Allen C. Meadors and Lu Hardin have at least one thing in common: They've disappointed many at the institutions they once led.

But the disappointment caused by Meadors, the new president of the University of Central Arkansas in Conway, is very different from that caused by Hardin, UCA's former chief. When Meadors, 62, left his job as chancellor at the University of North Carolina at Pembroke to take the UCA post, people at UNCP cried over the loss.

"We were sad when we found out he was leaving, but we greatly respect him wanting to return to help his alma mater out," said Breeden Blackwell, chairman of the UNCP board of trustees. "We really will have a void in leadership trying to replace him."

Blackwell, an alumnus of Pembroke State College, the forerunner of UNCP, said Meadors' departure had saddened the entire board and the community of Pembroke, a college town of 2,399.

"There were a lot of tears when we had his final goodbye the other night."
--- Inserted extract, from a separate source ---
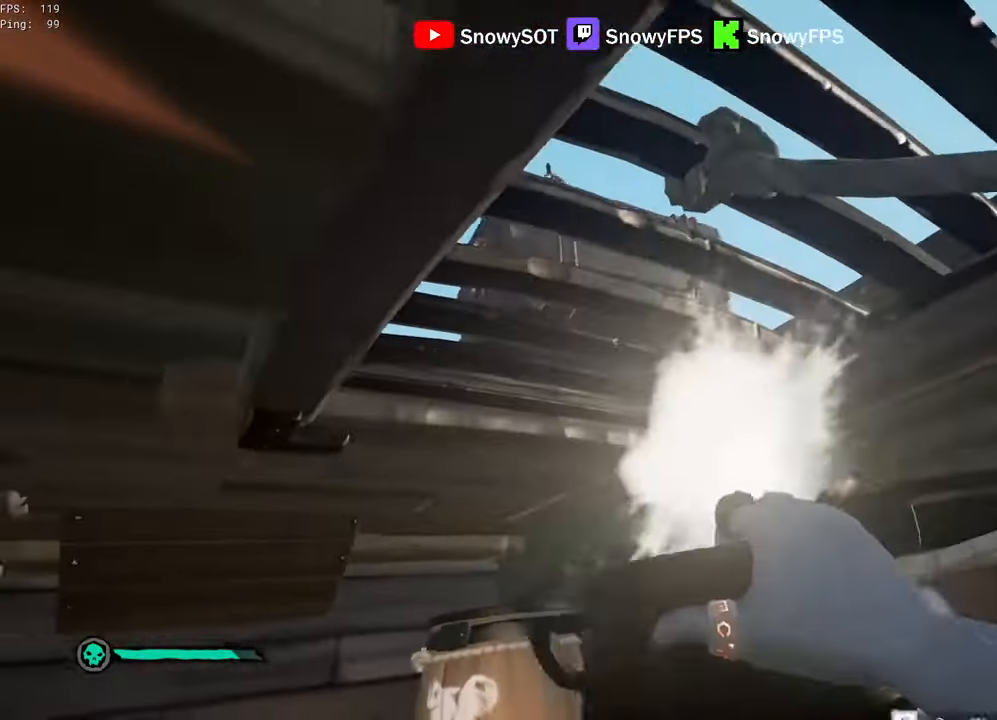
{"keys": [], "mouse": [], "mouse_move": "still", "events": [[50, "a", "up"], [50, "mouse_left", "down"], [84, "s", "up"], [233, "s", "down"], [417, "s", "up"], [467, "mouse_left", "up"]]}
A faculty member, a student leader and the head of the 216,000-student University of North Carolina system echoed the sentiment.

"At his farewell dinner, there were quite a few tears," said Tony Curtis, chairman of UNCP's faculty senate. "We're just sorry to see him go," said Wade Allen, a senior at the university and editor of The Pine Needle, the student newspaper.

If Meadors accomplishes at UCA what he's credited with achieving in his 10 years at UNCP, the students, employees and supporters of the Conway institution may look back and see the silver lining in the storm clouds of the Lu Hardin controversy: an opportunity to install a leader described as open, accessible, dedicated, hard working and honest.

"Allen's the kind of guy you trust with your checkbook," Blackwell said.

Erskine Bowles, president of the University of North Carolina system and White House chief of staff under President Bill Clinton, said UNCP "was truly transformed under [Meadors'] leadership."

"I would have loved to have kept him," said Bowles, who heads a higher education system that comprises 17 different institutions. "He did a fabulous job at this university. He is a leader in every sense of that word, and central Arkansas has gotten a gem.

"This guy left UNCP stronger and healthier than he found it. He made the surrounding community a better and more attractive place to live, work and raise a family. I think that's a legacy any true leader could be proud of. Our loss is certainly Arkansas' gain."